I blog for two purposes: to spur on thinking (mine & yours) and to pursue truth (together).
Science and Scripture both reveal the truth about our world. Although they deal primarily with different types of knowledge, they are not completely separate areas of inquiry. Science, rightly employed, allows us to ask how the physical world around us functions and to learn about creation and our own physiology and well-being. Scripture—the Old and New Testaments of the Bible—reveals the purpose and meaning of our lives as those created by God and established in relationship with God, each other, and all of creation.
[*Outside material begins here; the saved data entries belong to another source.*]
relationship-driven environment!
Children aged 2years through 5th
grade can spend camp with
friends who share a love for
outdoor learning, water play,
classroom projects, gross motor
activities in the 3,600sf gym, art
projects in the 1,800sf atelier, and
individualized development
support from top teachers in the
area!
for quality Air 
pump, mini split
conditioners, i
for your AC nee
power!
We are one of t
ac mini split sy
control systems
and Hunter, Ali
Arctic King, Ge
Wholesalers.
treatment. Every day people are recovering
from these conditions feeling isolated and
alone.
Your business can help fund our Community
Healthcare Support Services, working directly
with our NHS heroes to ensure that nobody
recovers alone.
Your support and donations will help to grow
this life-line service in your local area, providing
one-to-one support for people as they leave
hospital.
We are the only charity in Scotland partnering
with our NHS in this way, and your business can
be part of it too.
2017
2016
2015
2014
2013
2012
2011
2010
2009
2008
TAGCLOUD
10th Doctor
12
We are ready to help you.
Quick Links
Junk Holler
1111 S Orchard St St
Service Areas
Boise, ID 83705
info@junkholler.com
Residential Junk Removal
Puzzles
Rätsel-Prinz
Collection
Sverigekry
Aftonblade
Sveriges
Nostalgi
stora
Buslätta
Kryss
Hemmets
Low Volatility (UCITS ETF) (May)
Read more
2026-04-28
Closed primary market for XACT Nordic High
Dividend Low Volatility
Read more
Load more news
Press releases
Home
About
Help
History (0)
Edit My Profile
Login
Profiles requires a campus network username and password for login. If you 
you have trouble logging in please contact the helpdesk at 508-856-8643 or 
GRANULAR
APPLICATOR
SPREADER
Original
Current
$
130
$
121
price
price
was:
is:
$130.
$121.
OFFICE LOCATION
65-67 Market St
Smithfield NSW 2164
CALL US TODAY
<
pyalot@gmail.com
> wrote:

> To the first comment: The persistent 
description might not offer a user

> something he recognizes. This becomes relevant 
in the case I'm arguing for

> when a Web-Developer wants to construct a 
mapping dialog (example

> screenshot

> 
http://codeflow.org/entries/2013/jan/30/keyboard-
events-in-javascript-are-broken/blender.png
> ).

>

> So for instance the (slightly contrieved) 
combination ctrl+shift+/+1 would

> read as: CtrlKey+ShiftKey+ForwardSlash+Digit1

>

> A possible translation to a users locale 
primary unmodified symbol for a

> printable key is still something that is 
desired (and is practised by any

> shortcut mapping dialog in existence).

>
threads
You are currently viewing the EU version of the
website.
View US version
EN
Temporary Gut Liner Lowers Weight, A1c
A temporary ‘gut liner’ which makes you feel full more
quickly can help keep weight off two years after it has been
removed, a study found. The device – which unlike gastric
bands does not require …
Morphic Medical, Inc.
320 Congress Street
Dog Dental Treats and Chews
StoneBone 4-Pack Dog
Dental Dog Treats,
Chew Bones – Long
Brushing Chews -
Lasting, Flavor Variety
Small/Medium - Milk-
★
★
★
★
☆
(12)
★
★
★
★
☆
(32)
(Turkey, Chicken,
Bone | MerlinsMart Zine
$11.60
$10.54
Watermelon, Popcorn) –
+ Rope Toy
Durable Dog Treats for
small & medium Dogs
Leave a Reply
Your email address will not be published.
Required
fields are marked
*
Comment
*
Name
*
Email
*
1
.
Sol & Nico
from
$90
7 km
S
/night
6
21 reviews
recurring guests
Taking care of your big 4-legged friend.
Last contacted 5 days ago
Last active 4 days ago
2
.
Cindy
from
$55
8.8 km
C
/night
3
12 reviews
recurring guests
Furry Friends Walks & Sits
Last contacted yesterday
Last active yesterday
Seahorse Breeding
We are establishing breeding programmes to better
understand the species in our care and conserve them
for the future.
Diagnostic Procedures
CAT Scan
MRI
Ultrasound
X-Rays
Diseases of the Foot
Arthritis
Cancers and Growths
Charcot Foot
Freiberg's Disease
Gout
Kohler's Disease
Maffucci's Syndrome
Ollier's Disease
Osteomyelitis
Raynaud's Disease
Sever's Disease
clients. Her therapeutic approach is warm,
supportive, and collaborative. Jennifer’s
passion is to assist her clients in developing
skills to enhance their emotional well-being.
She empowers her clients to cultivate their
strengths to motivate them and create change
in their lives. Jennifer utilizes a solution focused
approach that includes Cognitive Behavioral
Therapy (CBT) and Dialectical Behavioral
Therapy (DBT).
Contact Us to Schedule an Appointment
Scripture addresses issues in the physical and supernatural realms of our lives.
Science cannot address issues which are not physical or materialistic in nature. It cannot tell us if the nonphysical or nonmaterial exists. I want to know the whole truth and not just the truth about the material world. So I seek the truth in science and Scripture and hope to share my thoughts and hear yours as I journey through this awesome, unique life and the glorious, awe-inspiring creation around us.
During any conversation, defining terms is critical. Many people talk past one another because they use terms differently. I’ll always try to define my terms carefully, so you may want to check my definitions before assuming any particular meaning. I value dialogue, and my belief that truth can be sought, found, and shared (at least in relevant terms—if not ever exhaustively) is what motivates me in life and is the impetus for this blog. I believe we can learn from one another and seek truth together. So, please define terms, too, as needed as you share your thoughts.
Why “theorems”? According to the Merriam Webster Online Dictionary, “theorem” comes from the Latin word theorema, which comes from Greek theōrēma, from theōrein, or “to look at,” from theōros, or “spectator,” or from thea, or “act of seeing.” And yet the word “theorem” implies that which is not directly known by observation but follows from other known truths. Google defines “theorem” in this way: “A general proposition not self-evident but proved by a chain of reasoning; a truth established by means of accepted truths.” It is somewhat ironic that science primarily employs observations of the physical world and yet is very often built upon truths that are not directly observed.
Theorems are strong scientific statements. But even well-established scientific dogma is open to reassessment when previous reasoning or premises have been found to be flawed. Theorems are also strong logical statements. They are anchored in, and spring from, supporting truth or facts.
Why “theology”? I once had a Harvard faculty member ask me if I would still be a Christian if it could somehow be proven that Jesus Christ had not risen from the dead. I shocked him, and many others at the table by saying, “Absolutely not.” I would not be a Christian if the evidence showed that Jesus was not who he claimed to be and had not risen from the dead as evidence of who he claimed to be. I would not be a Christian if I did not think that Jesus’s claims are true.
One of Jesus’s early followers (and a highly influential figure in the spread of the early Christian faith) was a man who once hunted and tortured those who claimed that Jesus was the risen Lord. However, he later became convinced himself that Jesus was the risen Lord: “And if Christ has not been raised, your faith is futile . . . [and] we are of all people most to be pitied” (1 Corinthians 15:17–19). So said the apostle Paul in his letter to the Christians of the church at Corinth, Greece, circa 55 AD. So my theology is grounded in this commitment. I define theology as the study of God and God’s attributes and relations to all of creation and the study of spiritual, divine, and religious truth.
I hope Theorems & Theology will be a dialogue, and not just a blog, on seeking truth in and through science and Scripture. I’m glad you’re here!